* _Work to complete_: From the excerpt below on WeWork's finances, explain in one to three sentences why the company's restructuring and related costs rose between the first quarter of 2020 and the first quarter of 2021.

* _Excerpted text_:
::::::::

Documents seen by the Financial Times showed lockdowns and remote working in the pandemic drove WeWork’s losses sharply higher from the $556m net loss incurred in the first three months of 2020, which was mildly impacted by the coronavirus pandemic.

A settlement with ousted co-founder Adam Neumann also counted for about $500m of the loss, said a person close to the company.

The losses incurred so far this year add to a $3.2bn loss in 2020, revealed in documents shown to prospective investors in WeWork and reviewed by the FT.

WeWork’s quarterly revenues fell almost 50 per cent year-on-year from $1.1bn to $598m and the company lost about 200,000 customers, according to the documents seen by the FT. The number of WeWork “members” fell from 693,000 in March 2020 to 490,000 a year later. 

Restructuring and other related costs ballooned from $56m in the first quarter of 2020 to $494m in the first quarter of 2021, as WeWork pulled out of unprofitable locations.

The results underscore the extent of the challenge for WeWork, which told prospective investors in March that full-year revenues would climb rapidly from $3.2bn last year to $7bn by 2024. It is planning a second attempt at going public later this year.

The company expanded aggressively in the run-up to a planned initial public offering in 2019, taking leases in prime office buildings in major global cities such as London and New York. Stoked by billions of dollars of investment from SoftBank, its main backer, the company’s valuation peaked at $47bn in 2019.

But the valuation tumbled as investors scrutinised the company’s heavy spending and consistent losses, as well as the eccentric culture instilled by Neumann. Ultimately, the planned IPO was pulled and Neumann ceded his role as chief executive. 

The person close to the company added that WeWork has access to liquidity of $2.2bn and, excluding one-off losses, “is on track operationally and financially”.

WeWork declined to comment.

Under Sandeep Mathrani, who took over as chief executive in February last year, WeWork is cutting costs. Selling, general and administrative expenses almost halved to $274m between the first quarter of 2020 and the first quarter of 2021. The costs associated with opening new offices and running existing ones fell about $160m to $852m in the same period.

With new management promising a more sober approach, WeWork is again attempting to go public via a merger with BowX Acquisition, a special purpose acquisition company set up by Vivek Ranadivé, founder of the California-based software group Tibco, at a valuation of $9bn.

The deal will pump $1.3bn in cash into WeWork, $800m from institutional investors such as Starwood Capital, Fidelity and BlackRock and $483m in cash BowX raised in its initial public offering.

::::::::

* _Data to examine_:
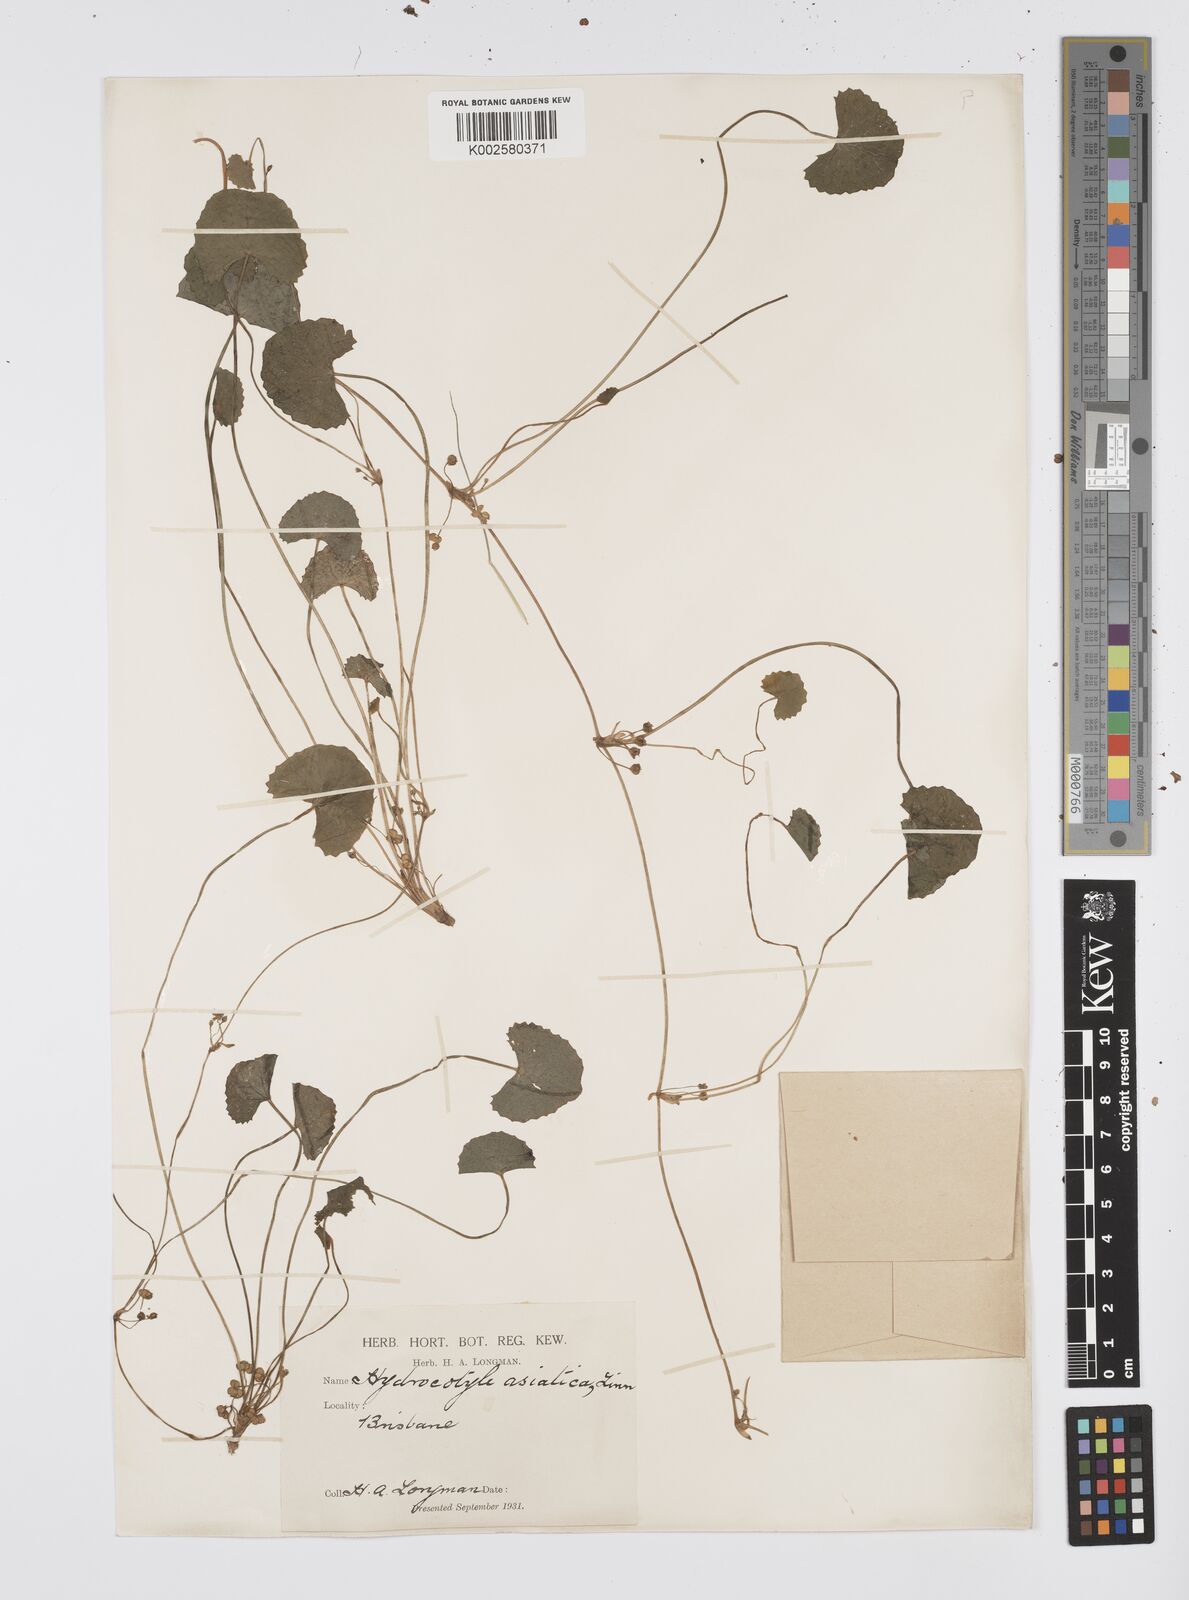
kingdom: Plantae
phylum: Tracheophyta
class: Magnoliopsida
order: Apiales
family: Apiaceae
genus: Centella
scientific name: Centella asiatica
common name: Spadeleaf
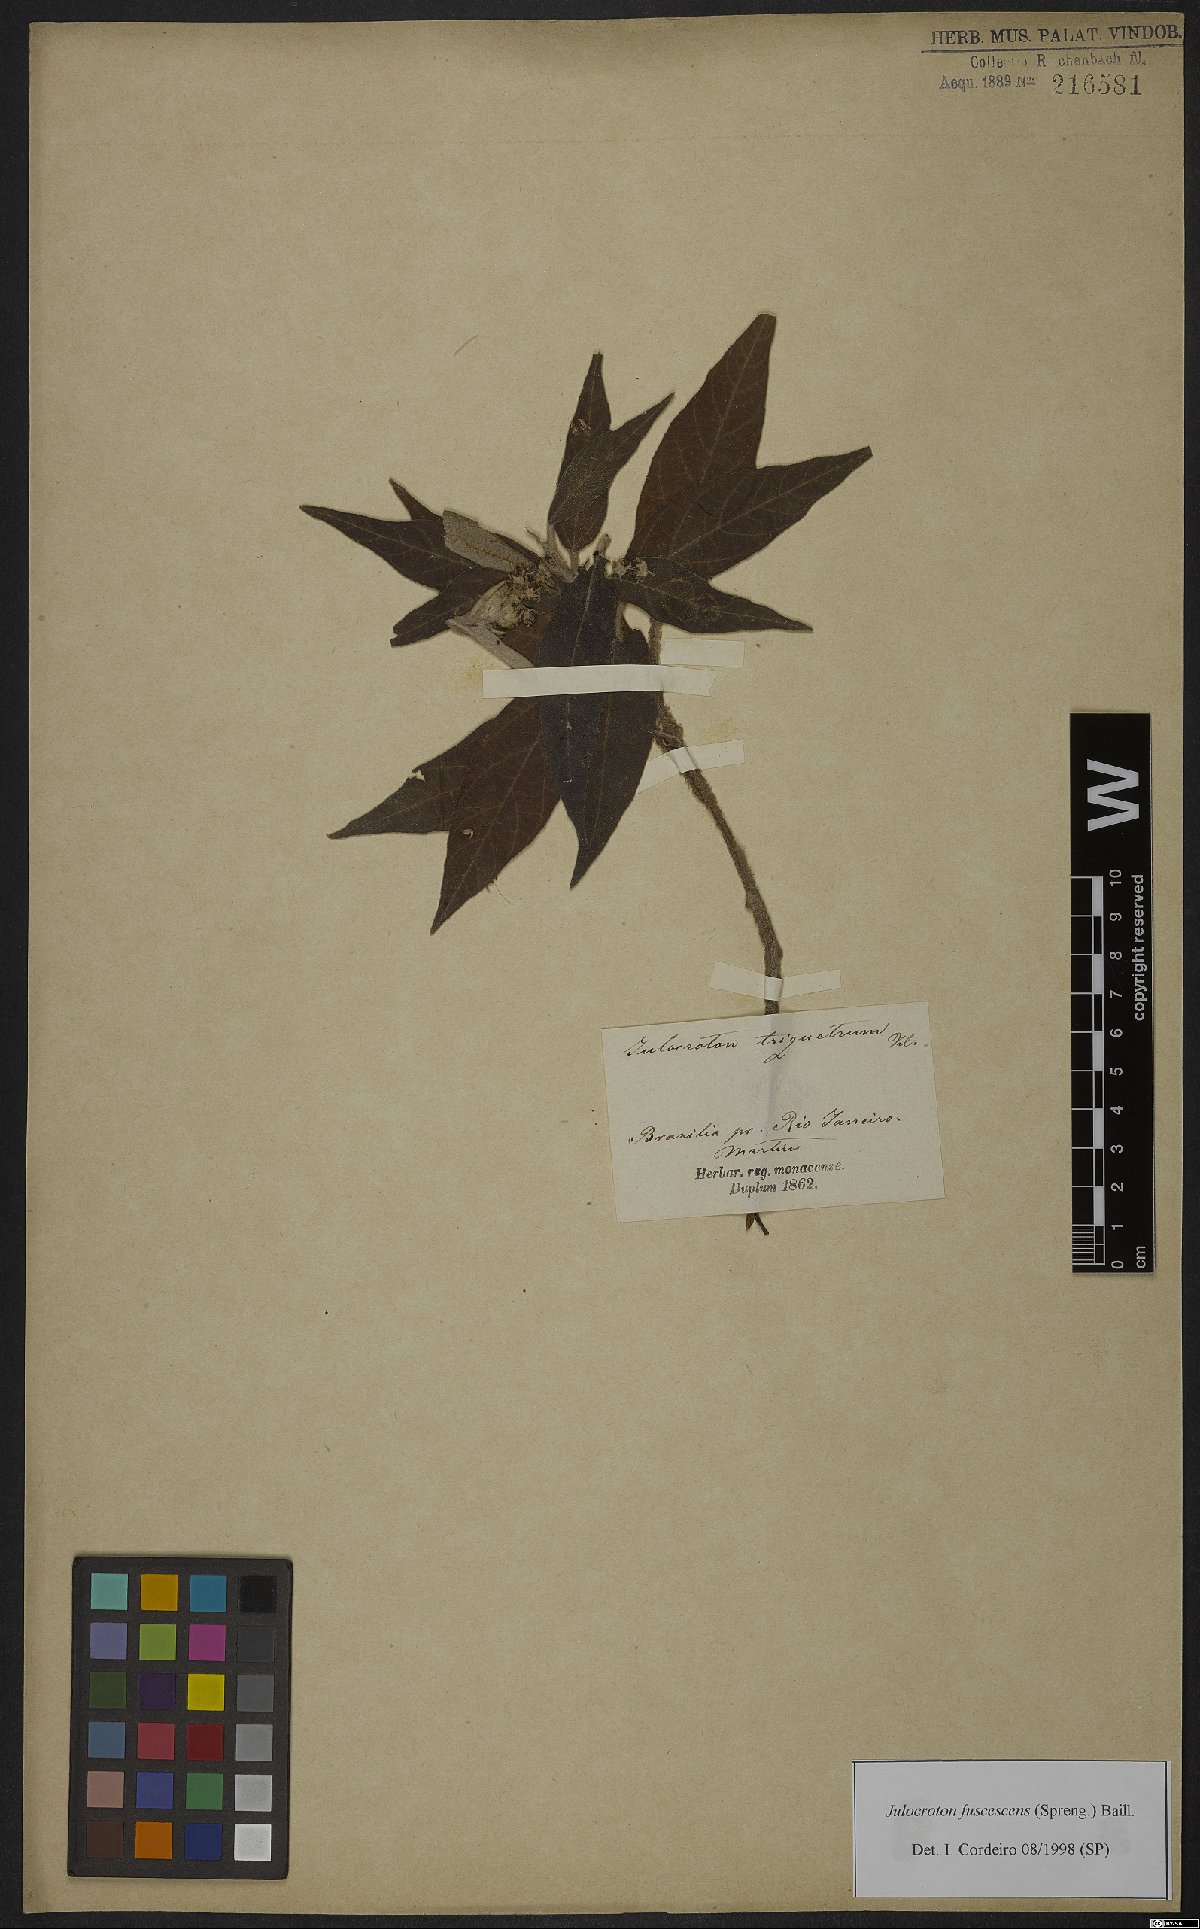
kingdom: Plantae
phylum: Tracheophyta
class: Magnoliopsida
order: Malpighiales
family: Euphorbiaceae
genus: Croton
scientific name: Croton gnaphaloides
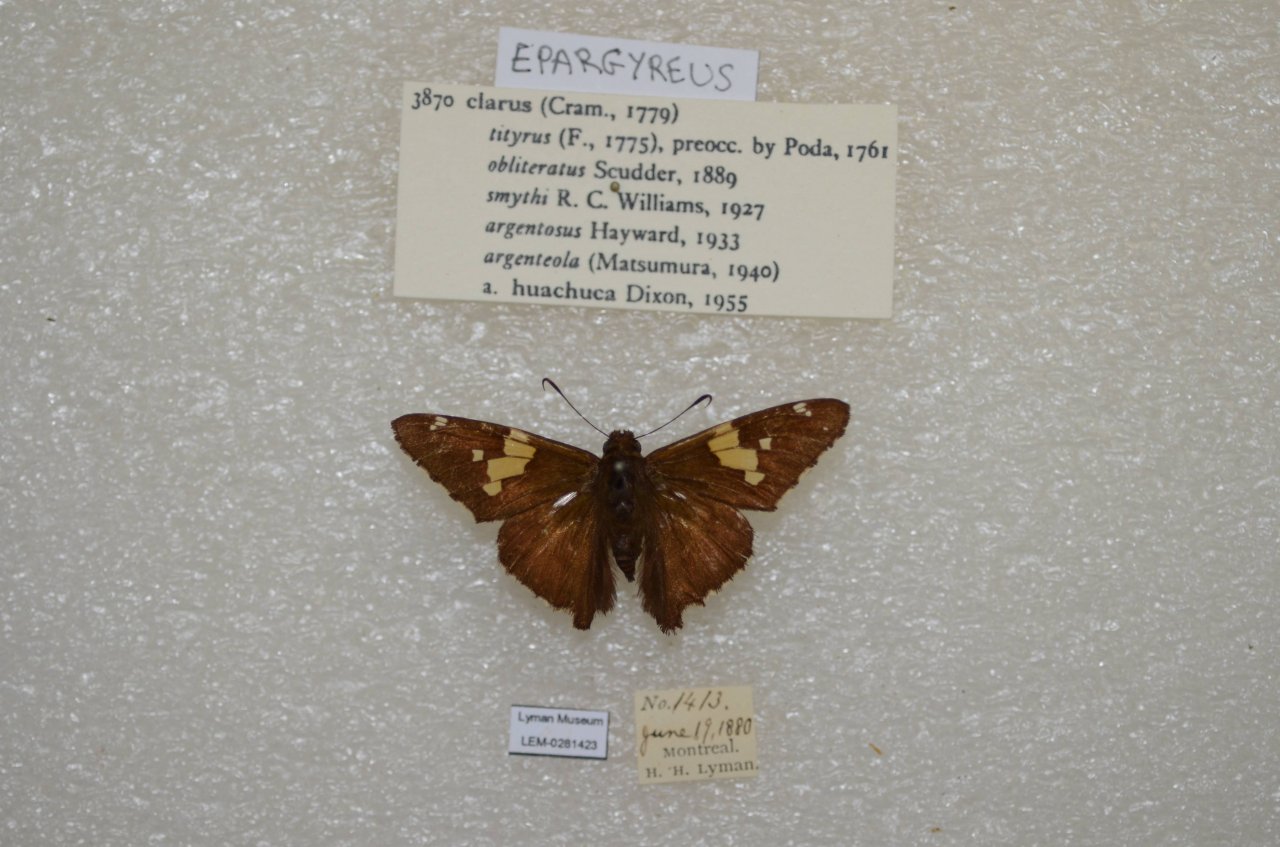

::::::::

* _Result for this exercise_: Restructuring and related costs climbed from $56m to $494m because WeWork was pulling out of unprofitable locations.